Mobile phones are no longer a preserve for the elite class in society. Almost everyone owns one (in Ghana even the poor has two or more). Cell phones are now part of people’s lives. Life without a mobile phone is like life without oxygen, an electrical appliance without electricity, the world without light or a football match without a ball.
The International Telecommunication Union estimated that about four billion cellular phone subscriptions would be recorded at end of 2008 worldwide. About 50 million people own mobile phones in Africa. Out of this number 15 million do not have access to their own television at home.
Mobile phones have shrunk the world into a small village. In the past people had to queue at post offices (at least I know of Africa) to make international calls to friends and relatives abroad. It took days and weeks to travel to family and friends in nearby villages to deliver messages that lasted for less than half an hour when phones were not in existence. Today the situation is totally different. Mobile phones have made it possible to connect to people from anywhere to everywhere.

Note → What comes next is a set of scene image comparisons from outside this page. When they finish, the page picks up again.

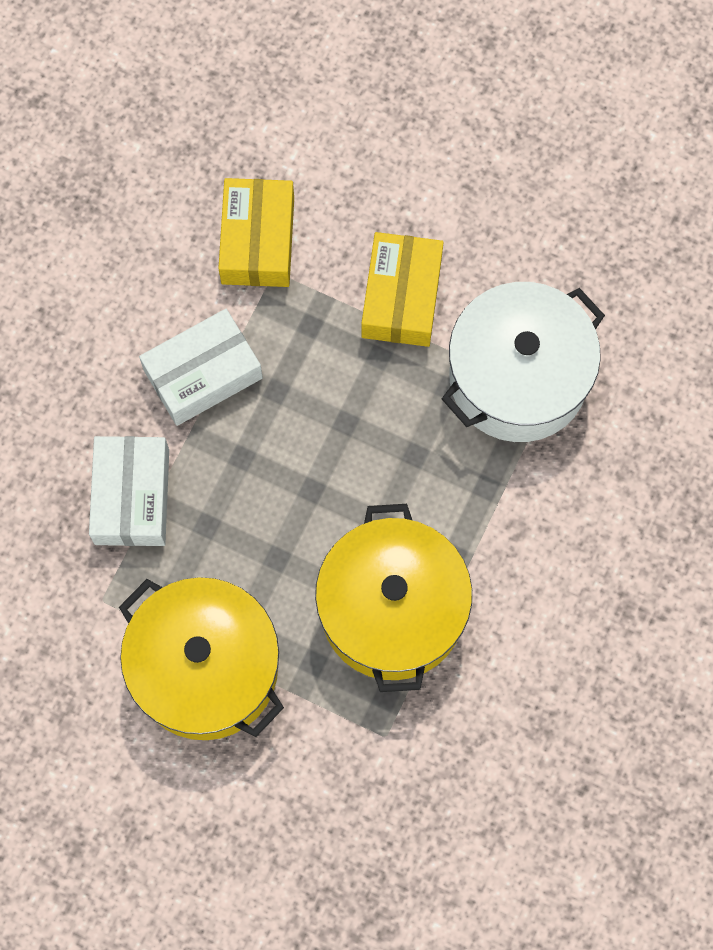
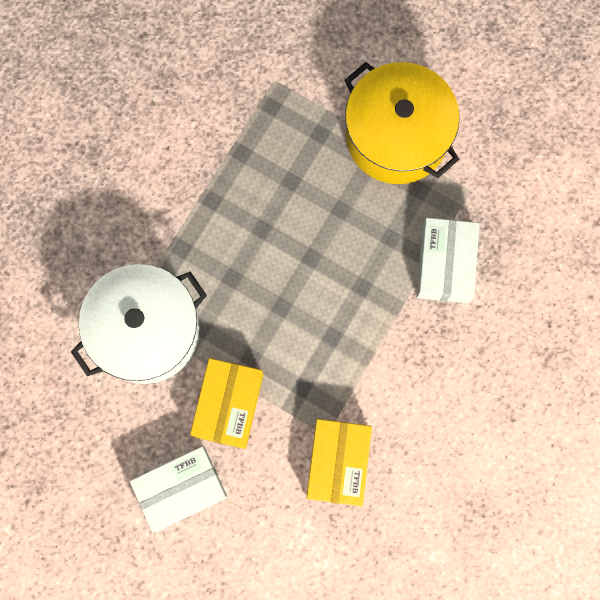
camera: 175 degrees left, 5 degrees up
white box [139,309,263,426] -> white box moved to [130,446,228,533]
yellow pot [315,504,472,692] -> none

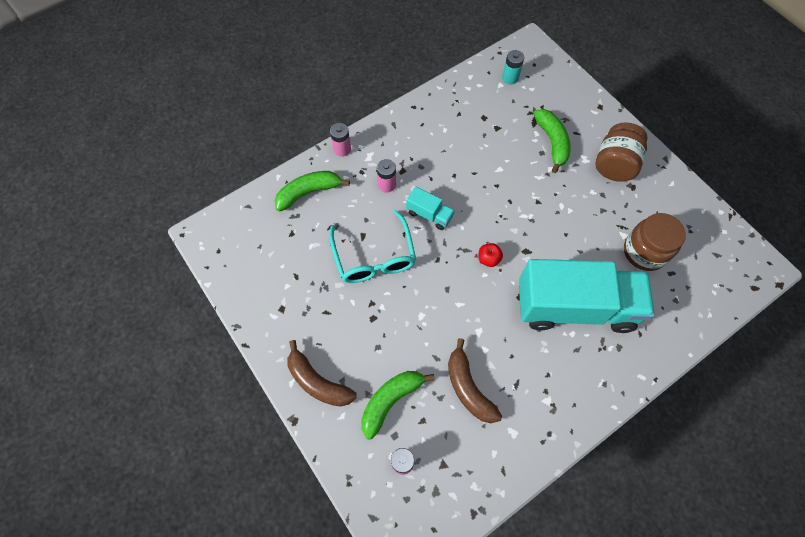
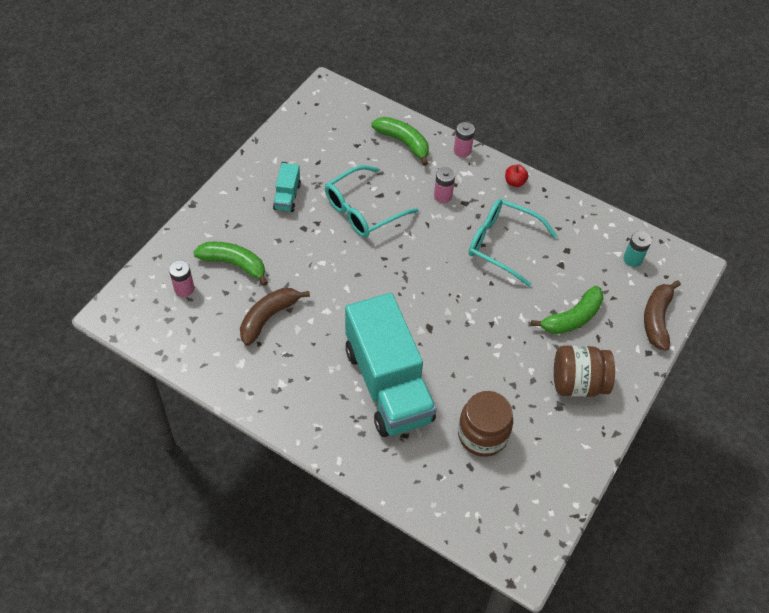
camera: 65 degrees right, 10 degrees down
brown banana [287,340,357,407] -> brown banana moved to [644,280,681,351]
turquoise truck [406,186,455,230] -> turquoise truck moved to [273,163,301,212]
red apple [478,243,503,267] -> red apple moved to [505,164,529,187]
none -> turquoise glasses [469,199,557,287]

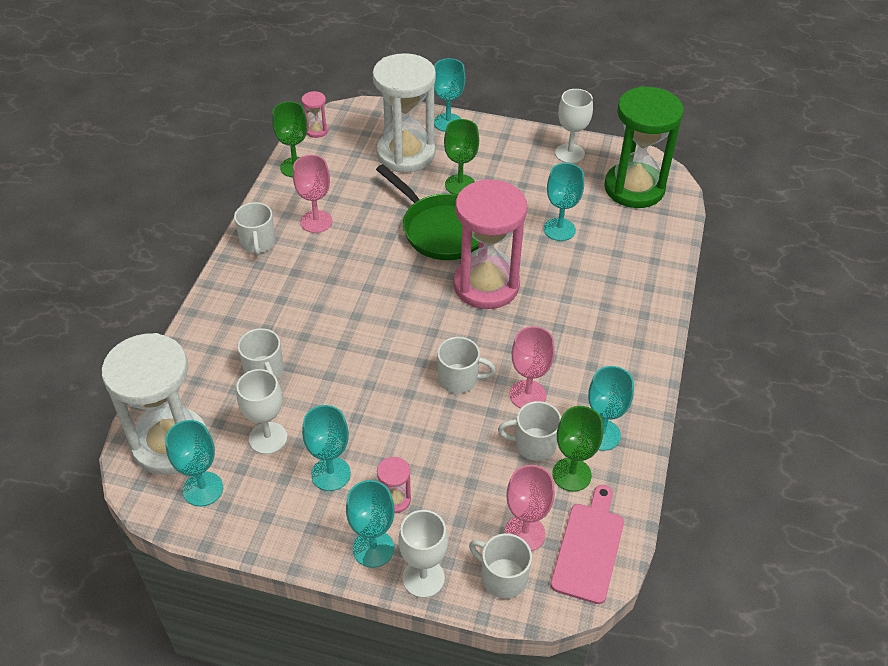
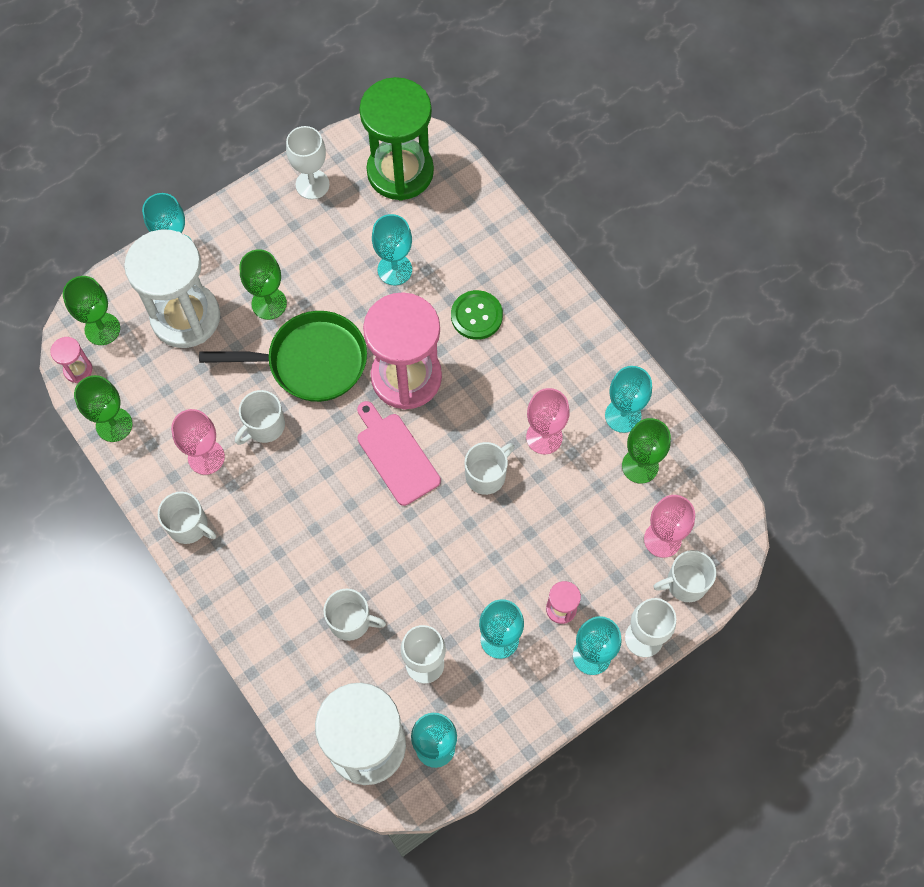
camera: 50 degrees left, 20 degrees up
white mug [498,401,561,461] -> white mug moved to [235,390,285,445]
pink cutting board [550,485,624,604] -> pink cutting board moved to [357,401,441,506]
none -> green goblet [63,276,120,345]
none -> green button [451,290,503,340]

Mobile phones are now sources of news. Almost all the latest phones in town come with internet facility that enables the user to follow news updates as well as check emails. “With the right phone, some calling credits and a good internet connection, a journalist can file an entire video report. In situations where there is no internet connection we can still rely on our mobile phones to file an entire story (text), send short videos and pictures of abuse of media personnel,” I remember telling a group of 16 West African journalists at a new media and rights reporting workshop.
Cell phones are more or less computers in your pocket or palm. Some have Microsoft Office – MS Word, PowerPoint, Excel and Access among others – while others have web based social networking applications such as Myspace, fring, skype, nimbuzz, twitter, facebook etc.
With mobile phones and other electronic devices you can now automate your house – switching off lights, putting on security alarms and locking house doors right from your phone within certain distance.
While researching on the internet for this blog post, I bumped into this interesting news: The trials and tribulations of searching for the nearest public toilet have been eliminated in Japan – with the launch of mobile phone software guiding users to the nearest lavatories. The Check A Toilet programme, created by the software company Access Co, enables mobile phone users to search for maps highlighting the nearest public lavatory to their location.
What else did I miss? Yes…are you also one of those who tell people on your mobile phone that you are where you are not when they are waiting for you for meetings? Can you live without your mobile phone?